BRANO DI TESTO ▸
□ □ □
Del volume pubblichiamo di seguito l’introduzione a cura di Alessandra Mauro che precede le venti monografie-omaggio: «Enumerare, scegliere, elencare, classificare. Compilare una lista, dice Umberto Eco, che alla lista e alla sua vertigine cognitiva ha dedicato un libro, è un metodo usato per conoscere, per fare ordine, per dare una immagine, fornire un metodo di studio e di conoscenza. Questa lista di venti grandi fotografi non fa eccezione: sono altrettanti nomi uniti insieme per una necessità, forse caotica (direbbe ancora Eco), di fornire al lettore un panorama ampio di cosa è stata la fotografia dal ’900 in poi. Questi venti autori, con le loro storie e le diverse esperienze, hanno tutti segnato tappe fondamentali non solo nella storia della fotografia ma delle arti visive in genere e rappresentano altrettanti punti di passaggio, snodi da cui non è più possibile prescindere.

Un catalogo parziale? Forse. Ma quale artista potrebbe maneggiare una macchina fotografica, cercare di comprenderne il senso e l’intrinseca duttilità, il valore semantico e tecnico, senza prima studiare le folgoranti realizzazioni di Man Ray? E chi potrebbe avvicinarsi a un reportage sociale senza conoscere le immagini di Walker Evans e di Margaret Bourke-White? Quale ritrattista potrebbe ignorare il lavoro compiuto da August Sander? Chi potrebbe sondare la misura del corpo e dell’eros senza pensare all’esperienza di Robert Mapplethorpe? Quale fotoreporter potrebbe affrontare un teatro di guerra, avvicinarsi all’azione e cercare di renderla una narrazione comprensibile ed efficace, senza misurarsi con le immagini di Robert Capa o, più recentemente, con i reportage di James Nachtwey? L’esperienza visiva di ognuno di loro fa ormai parte del nostro modo di vedere. Con lo sguardo di Henri Cartier-Bresson abbiamo imparato a guardare il mondo e soprattutto a rappresentarcelo in fulminanti immagini dense di significato, premonitrici del futuro. Abbiamo seguito sul filo dell’ironia, a volte lieve, a volte grave, Robert Doisneau ed Elliott Erwitt sperando che la realtà potesse somigliare alle loro foto. Ci siamo persi nelle strade delle grandi città con le fotografie di William Klein, ritrovando poi l’orientamento di una visione chiara nelle immagini di Gabriele Basilico. Ed è anche grazie ai grandi, epici racconti di Sebastião Salgado se ancora comprendiamo quale sia il senso della collettività.
□ □ □
DATI FORNITI ▸

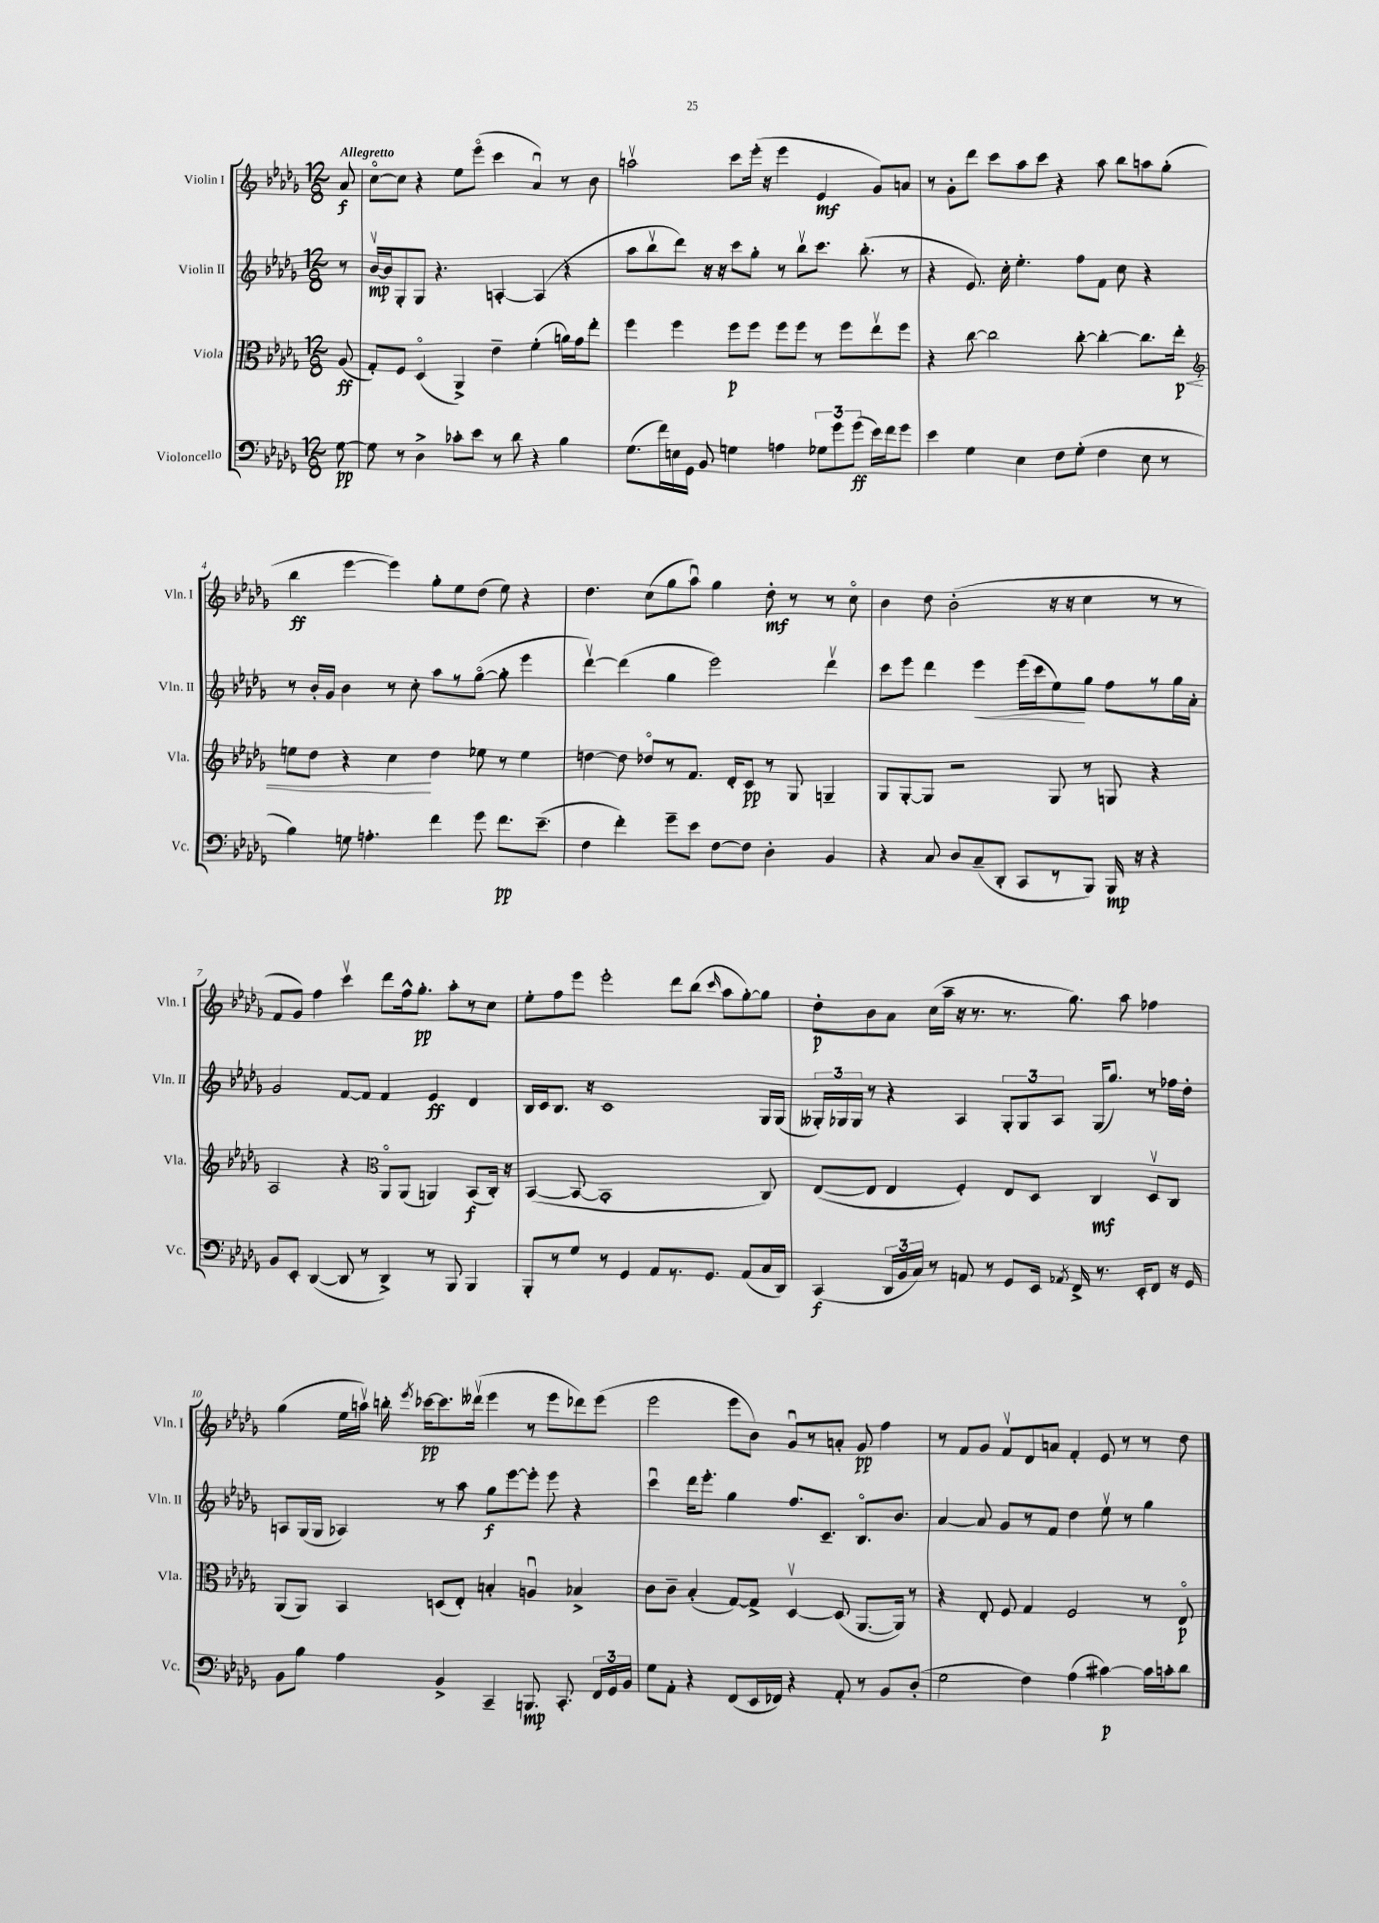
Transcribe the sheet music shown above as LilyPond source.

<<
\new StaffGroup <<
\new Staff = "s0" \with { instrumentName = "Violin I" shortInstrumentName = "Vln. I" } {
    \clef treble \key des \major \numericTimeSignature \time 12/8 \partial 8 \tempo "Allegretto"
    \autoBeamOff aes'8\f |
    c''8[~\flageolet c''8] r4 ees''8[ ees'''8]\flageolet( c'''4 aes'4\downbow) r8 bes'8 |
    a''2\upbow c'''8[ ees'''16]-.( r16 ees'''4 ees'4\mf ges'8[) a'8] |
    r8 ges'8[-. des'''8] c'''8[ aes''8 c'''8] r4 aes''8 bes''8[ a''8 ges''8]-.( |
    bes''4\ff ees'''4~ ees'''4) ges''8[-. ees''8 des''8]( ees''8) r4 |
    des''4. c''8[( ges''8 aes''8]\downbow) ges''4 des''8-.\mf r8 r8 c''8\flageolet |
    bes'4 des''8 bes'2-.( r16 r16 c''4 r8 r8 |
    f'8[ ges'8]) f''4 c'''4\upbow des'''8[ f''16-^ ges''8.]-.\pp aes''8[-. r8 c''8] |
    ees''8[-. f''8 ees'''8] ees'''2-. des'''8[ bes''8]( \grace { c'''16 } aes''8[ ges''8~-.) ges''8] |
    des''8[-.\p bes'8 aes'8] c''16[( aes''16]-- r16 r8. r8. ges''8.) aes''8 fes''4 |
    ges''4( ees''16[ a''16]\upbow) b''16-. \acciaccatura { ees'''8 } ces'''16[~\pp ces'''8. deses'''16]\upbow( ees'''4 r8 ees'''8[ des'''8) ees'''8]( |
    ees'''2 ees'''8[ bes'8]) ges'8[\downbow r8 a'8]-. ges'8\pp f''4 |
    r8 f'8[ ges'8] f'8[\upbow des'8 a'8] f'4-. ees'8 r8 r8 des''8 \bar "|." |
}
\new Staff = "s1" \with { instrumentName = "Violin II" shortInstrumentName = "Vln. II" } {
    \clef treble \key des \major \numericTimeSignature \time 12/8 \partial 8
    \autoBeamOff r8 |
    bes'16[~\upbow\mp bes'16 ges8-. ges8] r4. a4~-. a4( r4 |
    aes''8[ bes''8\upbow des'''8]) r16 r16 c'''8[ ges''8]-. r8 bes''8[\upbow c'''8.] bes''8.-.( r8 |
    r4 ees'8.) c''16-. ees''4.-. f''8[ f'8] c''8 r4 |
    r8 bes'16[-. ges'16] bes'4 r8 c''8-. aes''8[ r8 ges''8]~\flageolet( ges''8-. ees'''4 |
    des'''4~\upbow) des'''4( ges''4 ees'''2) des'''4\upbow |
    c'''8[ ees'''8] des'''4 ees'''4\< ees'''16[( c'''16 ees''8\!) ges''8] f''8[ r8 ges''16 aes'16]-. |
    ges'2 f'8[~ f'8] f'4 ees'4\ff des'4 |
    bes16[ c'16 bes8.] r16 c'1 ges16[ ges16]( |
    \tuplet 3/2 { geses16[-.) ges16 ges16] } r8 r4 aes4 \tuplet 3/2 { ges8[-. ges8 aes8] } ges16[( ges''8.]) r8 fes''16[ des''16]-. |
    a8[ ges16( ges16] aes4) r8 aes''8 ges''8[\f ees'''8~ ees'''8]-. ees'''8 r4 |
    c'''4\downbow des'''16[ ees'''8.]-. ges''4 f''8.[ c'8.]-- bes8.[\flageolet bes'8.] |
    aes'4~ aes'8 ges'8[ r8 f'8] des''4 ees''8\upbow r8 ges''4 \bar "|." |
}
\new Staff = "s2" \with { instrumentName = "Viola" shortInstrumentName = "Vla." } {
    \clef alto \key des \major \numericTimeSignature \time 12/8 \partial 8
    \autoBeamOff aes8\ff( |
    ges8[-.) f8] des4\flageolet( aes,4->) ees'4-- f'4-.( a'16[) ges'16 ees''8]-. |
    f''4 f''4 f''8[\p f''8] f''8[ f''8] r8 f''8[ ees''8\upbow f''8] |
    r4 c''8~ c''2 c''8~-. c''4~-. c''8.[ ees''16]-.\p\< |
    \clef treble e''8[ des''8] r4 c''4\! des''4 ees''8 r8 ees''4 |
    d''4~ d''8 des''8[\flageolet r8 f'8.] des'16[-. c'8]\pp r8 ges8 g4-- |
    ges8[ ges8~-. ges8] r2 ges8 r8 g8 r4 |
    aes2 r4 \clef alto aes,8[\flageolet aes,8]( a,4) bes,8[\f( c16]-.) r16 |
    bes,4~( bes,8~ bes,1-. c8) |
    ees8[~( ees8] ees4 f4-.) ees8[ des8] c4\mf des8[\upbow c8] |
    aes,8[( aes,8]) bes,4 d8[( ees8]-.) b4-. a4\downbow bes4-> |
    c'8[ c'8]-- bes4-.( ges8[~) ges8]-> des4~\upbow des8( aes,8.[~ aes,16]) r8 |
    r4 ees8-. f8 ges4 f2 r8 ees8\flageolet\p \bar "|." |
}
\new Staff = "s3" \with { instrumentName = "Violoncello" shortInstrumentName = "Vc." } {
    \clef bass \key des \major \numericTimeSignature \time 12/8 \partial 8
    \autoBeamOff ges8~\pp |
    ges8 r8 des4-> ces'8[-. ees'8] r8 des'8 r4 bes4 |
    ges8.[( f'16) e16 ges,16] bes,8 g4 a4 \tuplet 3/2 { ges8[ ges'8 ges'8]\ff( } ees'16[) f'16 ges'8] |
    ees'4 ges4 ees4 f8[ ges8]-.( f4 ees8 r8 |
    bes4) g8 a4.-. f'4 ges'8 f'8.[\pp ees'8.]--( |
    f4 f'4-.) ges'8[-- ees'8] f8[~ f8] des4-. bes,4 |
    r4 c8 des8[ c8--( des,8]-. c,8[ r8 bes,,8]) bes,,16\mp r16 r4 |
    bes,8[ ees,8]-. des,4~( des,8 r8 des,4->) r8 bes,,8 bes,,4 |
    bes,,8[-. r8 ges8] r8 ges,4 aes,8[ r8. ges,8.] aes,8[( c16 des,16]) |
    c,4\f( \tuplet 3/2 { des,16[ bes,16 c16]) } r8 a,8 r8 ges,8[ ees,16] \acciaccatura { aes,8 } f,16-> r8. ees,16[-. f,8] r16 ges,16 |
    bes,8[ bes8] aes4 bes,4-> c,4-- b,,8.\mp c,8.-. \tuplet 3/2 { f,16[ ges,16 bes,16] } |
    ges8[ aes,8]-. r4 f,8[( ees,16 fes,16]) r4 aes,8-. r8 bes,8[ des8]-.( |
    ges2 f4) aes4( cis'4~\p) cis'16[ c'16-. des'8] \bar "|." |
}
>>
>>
□ □ □
LAVORO RICHIESTO ▸
Riscrivi il passo dell'introduzione sui grandi fotografi che si apre con le parole "Del volume pubblichiamo" e si chiude con "più possibile prescindere.", cambiando "metodo" in "sistema".

SVOLGIMENTO ▸
Del volume pubblichiamo di seguito l’introduzione a cura di Alessandra Mauro che precede le venti monografie-omaggio: «Enumerare, scegliere, elencare, classificare. Compilare una lista, dice Umberto Eco, che alla lista e alla sua vertigine cognitiva ha dedicato un libro, è un sistema usato per conoscere, per fare ordine, per dare una immagine, fornire un sistema di studio e di conoscenza. Questa lista di venti grandi fotografi non fa eccezione: sono altrettanti nomi uniti insieme per una necessità, forse caotica (direbbe ancora Eco), di fornire al lettore un panorama ampio di cosa è stata la fotografia dal ’900 in poi. Questi venti autori, con le loro storie e le diverse esperienze, hanno tutti segnato tappe fondamentali non solo nella storia della fotografia ma delle arti visive in genere e rappresentano altrettanti punti di passaggio, snodi da cui non è più possibile prescindere.